(Dataset extract begins)
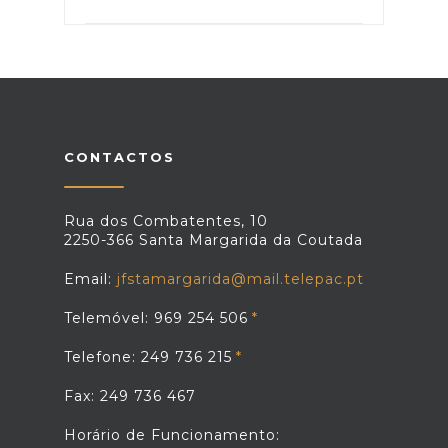
CONTACTOS
Rua dos Combatentes, 10
2250-366 Santa Margarida da Coutada
Email:
jfstamargarida@mail.telepac.pt
Telemóvel: 969 254 506
Telefone: 249 736 215
Fax: 249 736 467
Horário de Funcionamento:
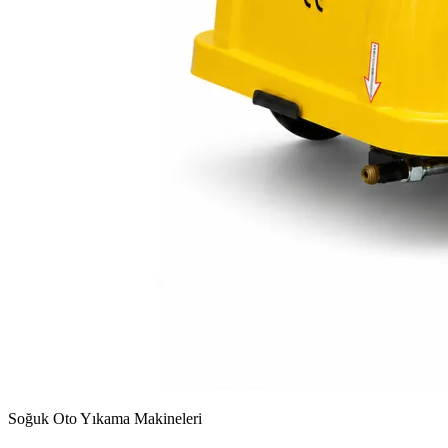
Soğuk Oto Yıkama Makineleri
(Dataset extract ends)
Instructions to follow | Beginning with the line that contains "Telefone: 249 736 215", print exactly every line through the end of the records, both included. Omit the pictures.

Written solution |
Telefone: 249 736 215
Fax: 249 736 467
Horário de Funcionamento:
Soğuk Oto Yıkama Makineleri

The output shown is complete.